Die Macht der guten Beziehungen

Über die Berufung zur Professur sollten akademische Leistungen und Qualifikationen entscheiden. In der Realität laufen die Verfahren jedoch sehr intransparent ab. Es überwiegen nicht selten persönliche Beziehungen und Interessen.

Foto: Bertolt Prächt

Die Professor*innen generieren und vermitteln wissenschaftliches Wissen und prägen damit nicht nur das Profil der Universität, sondern auch die Entwicklung des jeweiligen Fachs. Berufungsverfahren an Universitäten sind daher von essenzieller Bedeutung für den Erhalt von Qualität in der akademischen Forschung und Lehre. 

Kommt es zur Neubesetzung einer Professur, erörtert eine Kommission aus verschiedenen Wissenschaftler*innen das Profil, sichtet die Bewerbungen und legt die Berufungskriterien und vor allem ihre Gewichtung fest. Die Kommission stellt damit wichtige Weichen für die Besetzung. Sie setzt sich aus verschiedenen wissenschaftlichen Statusgruppen (Studierende, Wissenschaftliche Mitarbeiter*innen und andere) zusammen, wobei Professor*innen die Mehrheit haben.

Nach den Vorträgen der Bewerber*innen erstellt die Kommission eine kürzere Liste aussichtsreicher Kandidat*innen und beauftragt im Anschluss zwei externe Wissenschaftler*innen mit einem Gutachten. In mehreren Sitzungen entscheidet die Kommission daraufhin über den Ruf. In Berlin dauert das gesamte Verfahren normalerweise um die zwei Jahre und muss nicht selten noch einmal wiederholt werden, wenn die Ausgewählten inzwischen das Interesse oder die Geduld verloren haben. 

Da die Kriterien wie beschrieben erst in den Sitzungen detailliert besprochen und vor allem gewichtet werden, kommt diesen Sitzungen eine enorme Bedeutung zu. Den auswärtigen Kommissionsmitgliedern wird meistens schnell deutlich, welche Machtverhältnisse in der Kommission herrschen und wer welche Kriterien und welche Kandidat*innen präferiert. 

 

Die Etablierten entscheiden alleine

 

Professor*innen genießen eine recht große Autonomie in der Gestaltung des eigenen Fachgebiets und folglich geht es in diesen Sitzungen um die Aushandlung verschiedener Schulen, Themen und Methoden, beispielsweise auch um Konkurrenz von Teilgebieten. Die Kommissionen werden mitunter für die eigenen Interessen genutzt, und sind daher sehr anfällig für Machtmissbrauch. 

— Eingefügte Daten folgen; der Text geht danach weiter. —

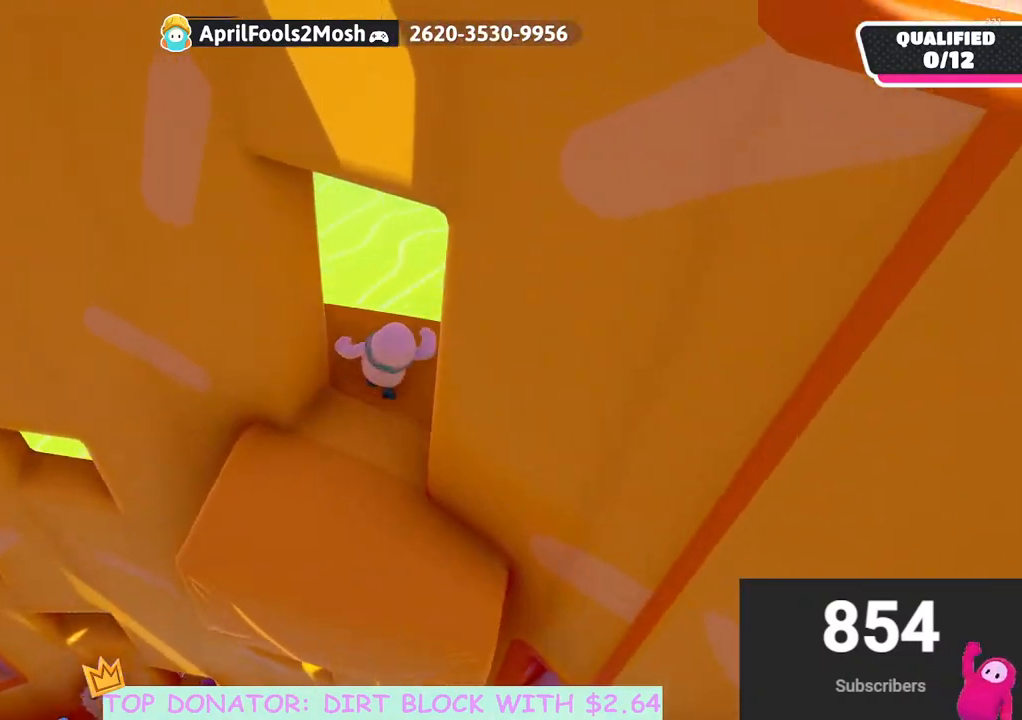
{"buttons": ["A"], "left_stick": "up", "right_stick": "center", "events": [[350, "A", "down"]]}
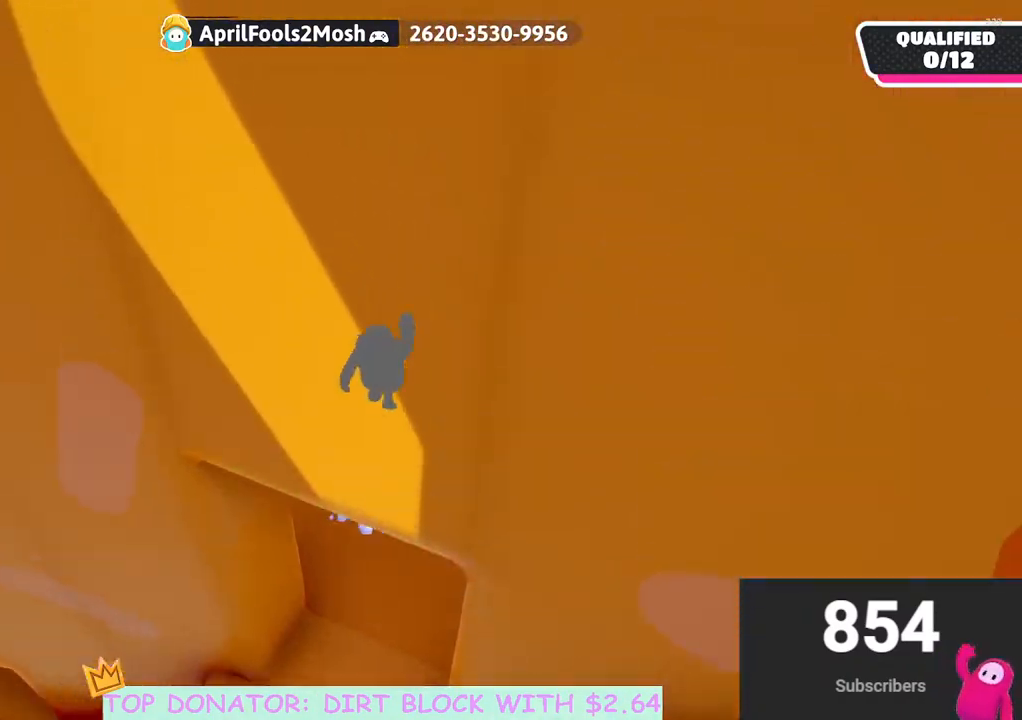
{"buttons": [], "left_stick": "up", "right_stick": "center", "events": [[133, "X", "down"], [417, "A", "up"], [417, "X", "up"]]}
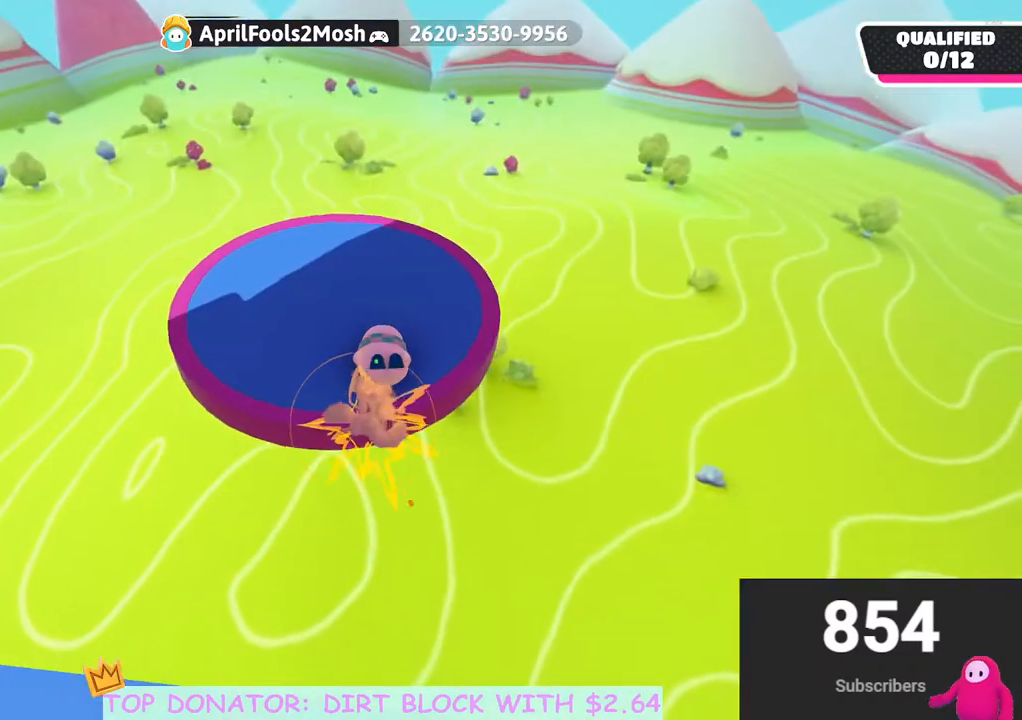
{"buttons": [], "left_stick": "up", "right_stick": "up-left", "events": [[167, "right_stick", "left"], [450, "right_stick", "up-left"]]}
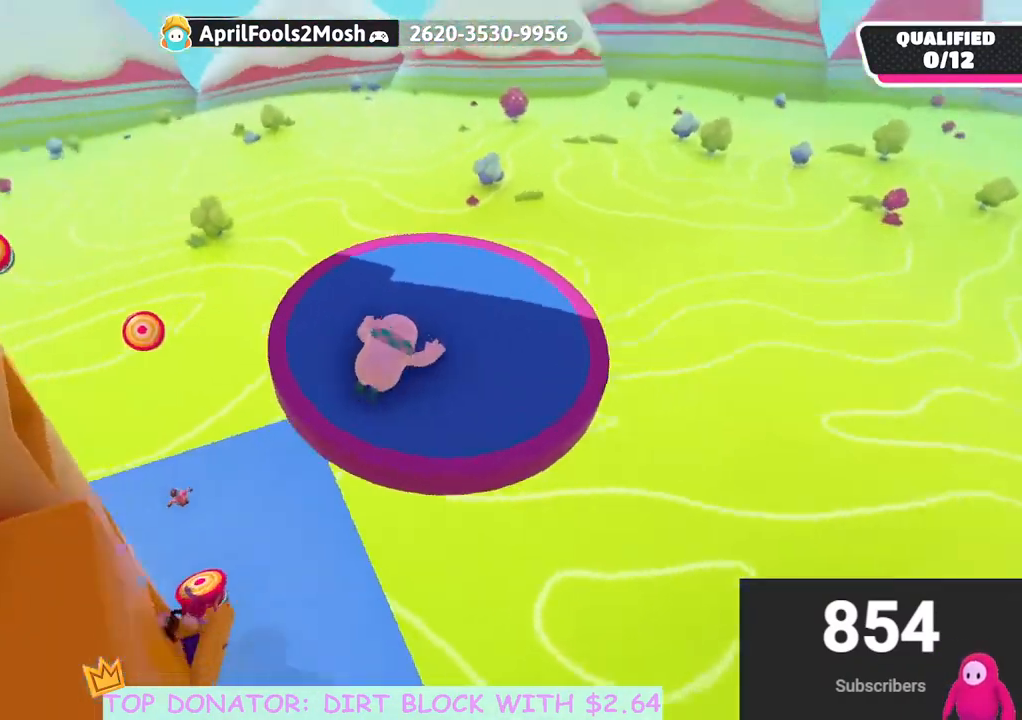
{"buttons": [], "left_stick": "right", "right_stick": "up-left", "events": [[133, "right_stick", "left"], [183, "left_stick", "right"], [483, "right_stick", "up-left"]]}
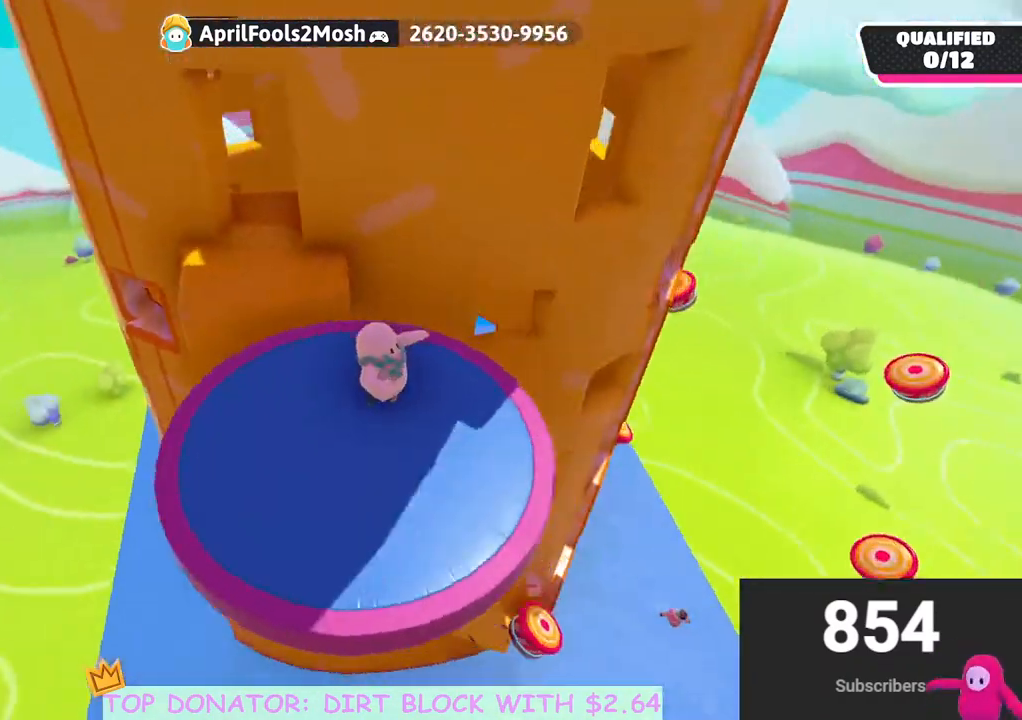
{"buttons": [], "left_stick": "up-left", "right_stick": "center", "events": [[83, "left_stick", "down"], [133, "right_stick", "center"], [183, "left_stick", "center"], [333, "left_stick", "up"], [333, "right_stick", "left"], [433, "left_stick", "up-left"], [483, "right_stick", "center"]]}
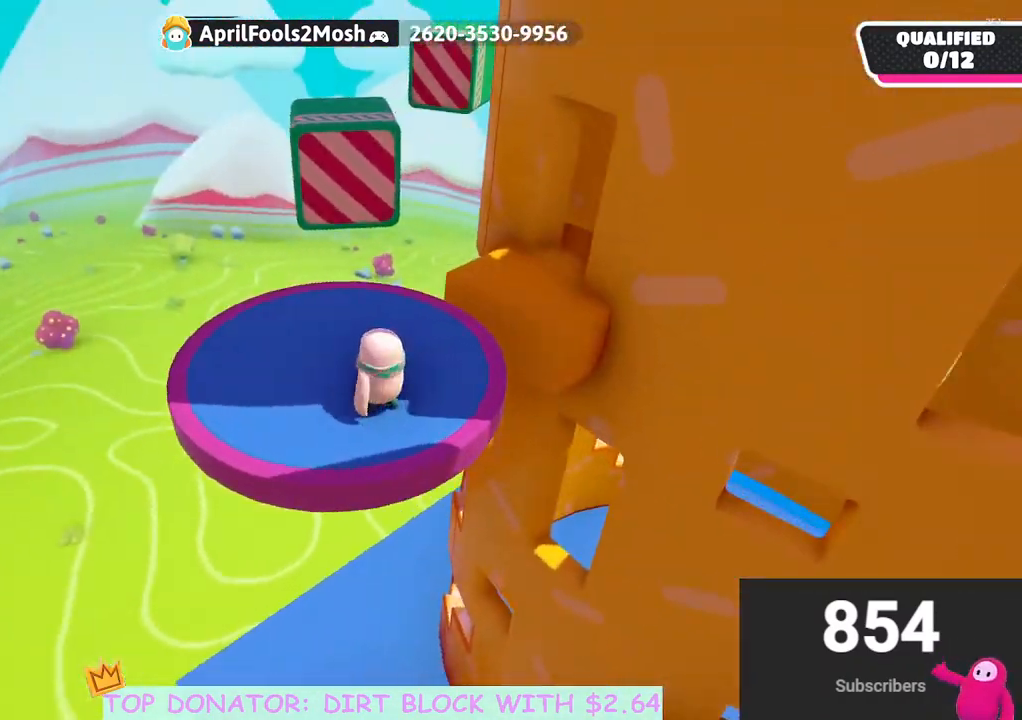
{"buttons": [], "left_stick": "right", "right_stick": "down-right", "events": [[167, "right_stick", "down-right"], [233, "left_stick", "left"], [333, "right_stick", "center"], [367, "left_stick", "up"], [450, "right_stick", "down-right"], [483, "left_stick", "right"]]}
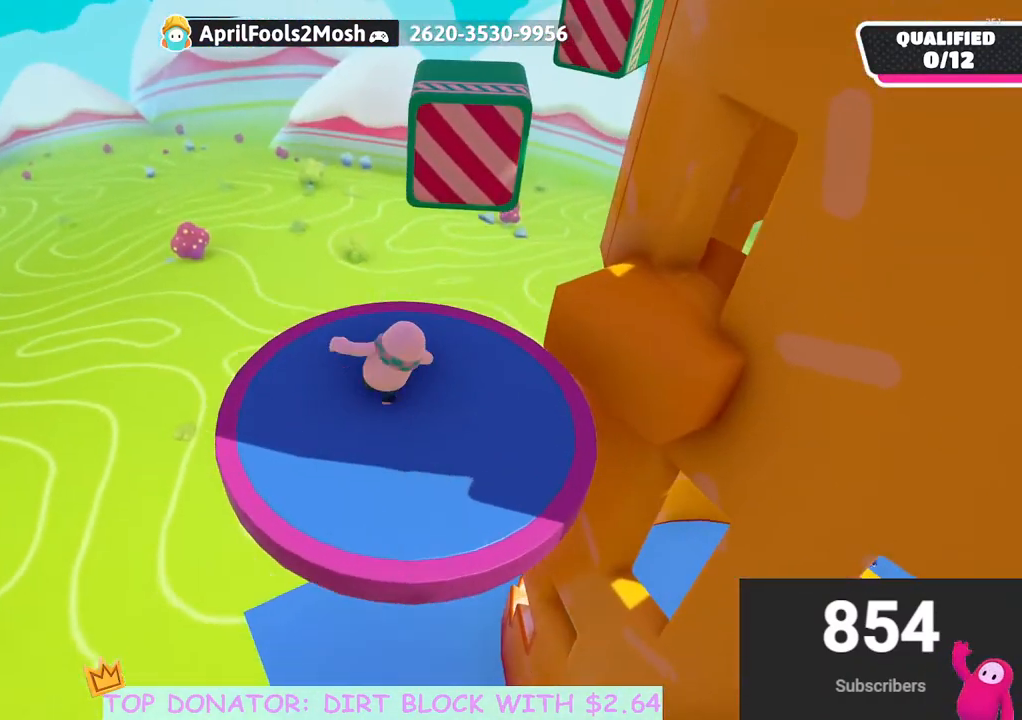
{"buttons": [], "left_stick": "center", "right_stick": "center", "events": [[67, "left_stick", "down-right"], [67, "right_stick", "center"], [267, "left_stick", "down-left"], [367, "left_stick", "center"]]}
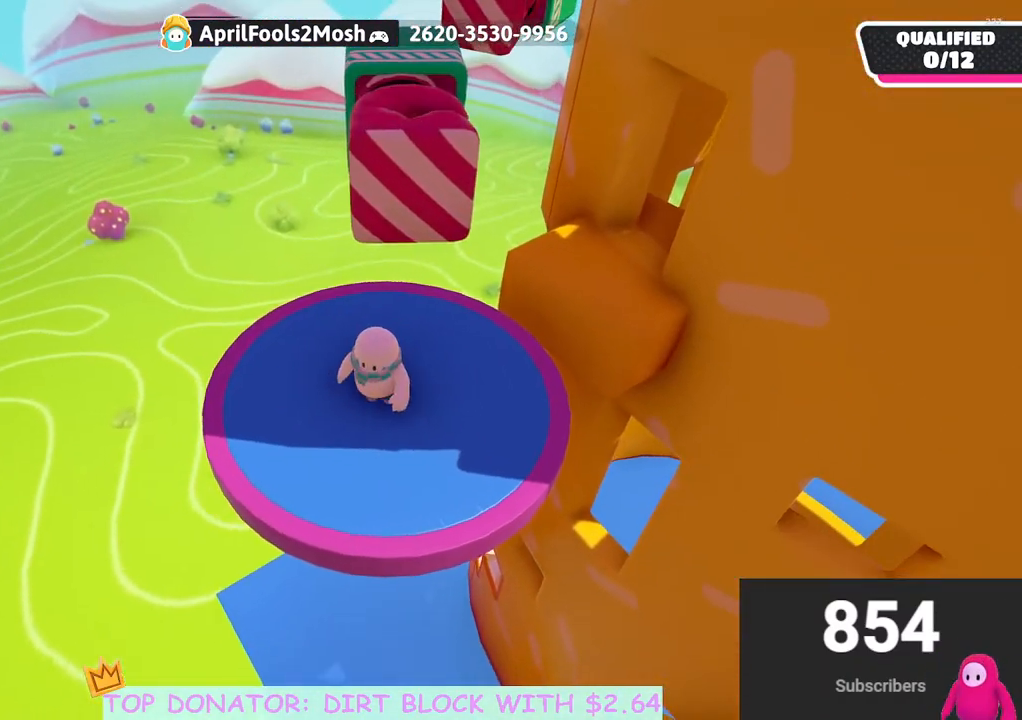
{"buttons": [], "left_stick": "center", "right_stick": "center", "events": []}
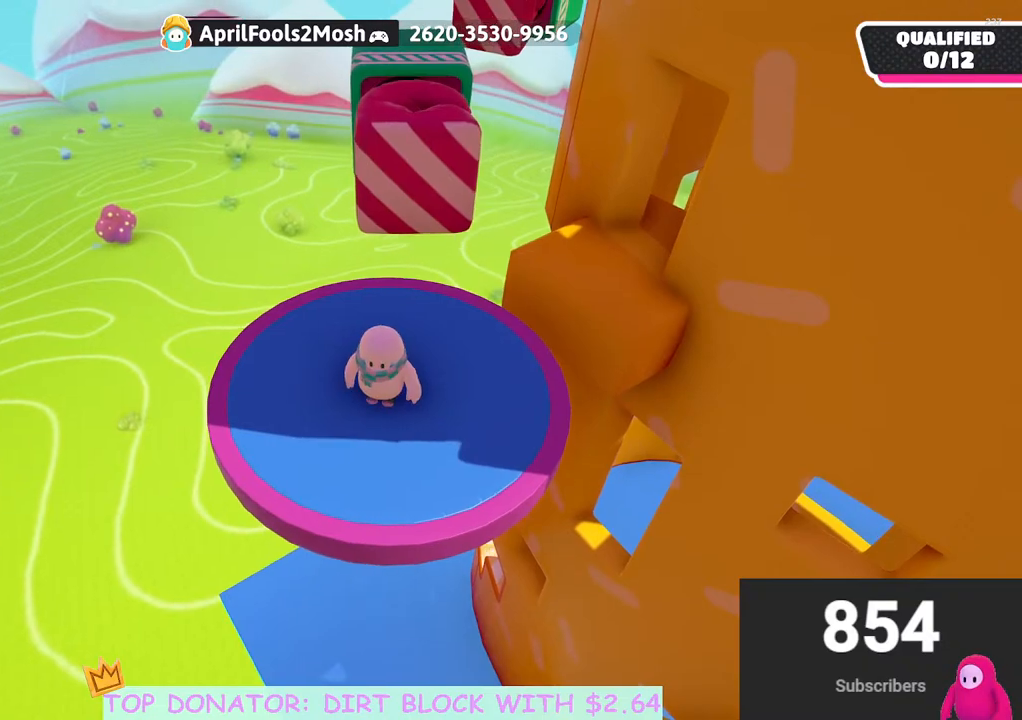
{"buttons": [], "left_stick": "center", "right_stick": "center", "events": []}
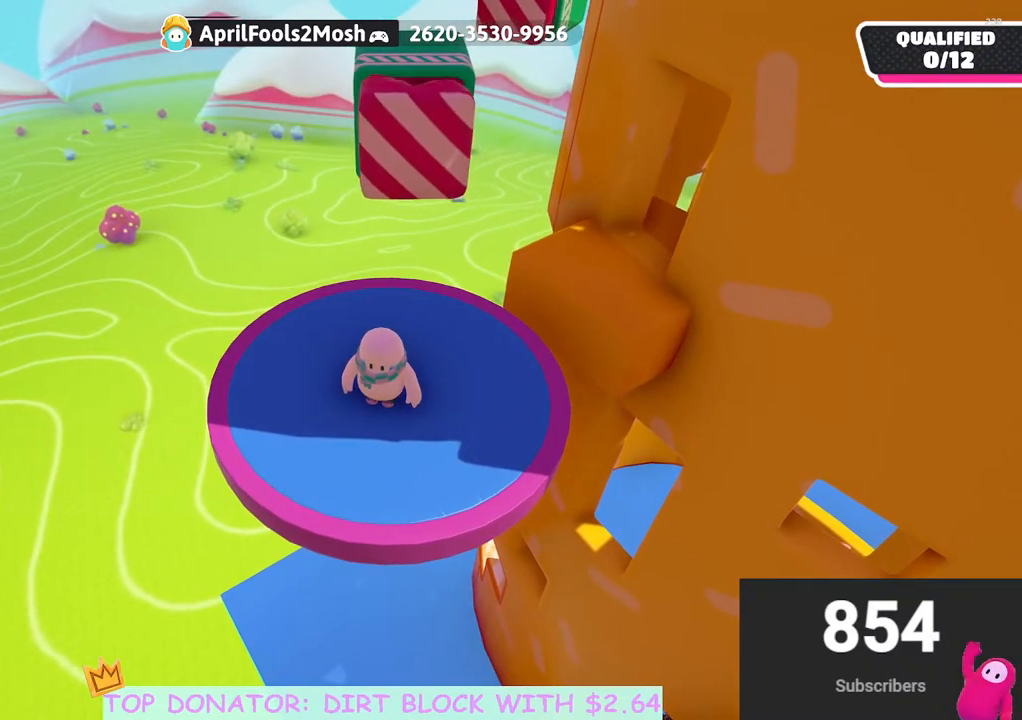
{"buttons": [], "left_stick": "center", "right_stick": "center", "events": []}
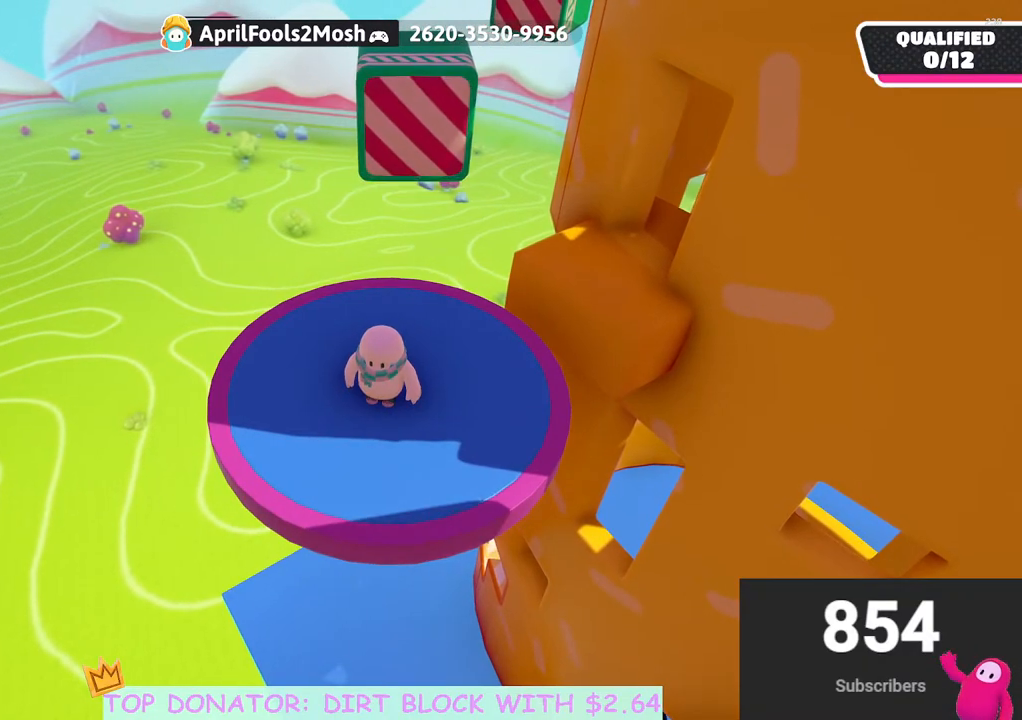
{"buttons": [], "left_stick": "center", "right_stick": "center", "events": []}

Eine Vielzahl von Faktoren begünstigt Machtmissbrauch in Berufungsverfahren an Universitäten. Dazu gehören unzureichende institutionelle Richtlinien und Verfahren zur Überwachung und Regulierung von Berufungsverfahren und eine unzureichende Diversität in den Berufungskommissionen.

In Berufungsverfahren kommt es häufig vor, dass Kommissionsmitglieder versuchen, die Stelle aufgrund persönlicher Beziehungen oder politischer Verbindungen zu besetzen, anstatt nach akademischen Leistungen und Qualifikationen zu entscheiden.

Die Auswirkungen von Machtmissbrauch in Berufungsverfahren können schwerwiegend sein. Die Bevorzugung bestimmter Kandidat*innen aufgrund von persönlichen Beziehungen oder politischen Allianzen kann dazu führen, dass talentierte und qualifizierte Personen ausgeschlossen werden und Fachbereiche nachhaltig geschädigt werden.

Das Problem ist seit langem bekannt. Schon 2005 veröffentlichte der Wissenschaftsrat eine Reihe von Empfehlungen zur Verbesserung von Berufungsverfahren, doch ein Blick in die Nachbarländer, insbesondere nach Skandinavien, verdeutlicht, wie viel Verbesserungspotential es noch gibt.

In Skandinavien werden die Bewerber*innenlisten, die Kriterien und häufig auch die Namen der Gutachter*innen veröffentlicht. In Deutschland dagegen wissen Kandidat*innen häufig gar nicht, wer in der Kommission ist und welche Kriterien diese heranzieht. Es mangelt an Transparenz über Entscheidungswege und Macht- und Beziehungsgeflechte spielen weiterhin eine wichtige Rolle. 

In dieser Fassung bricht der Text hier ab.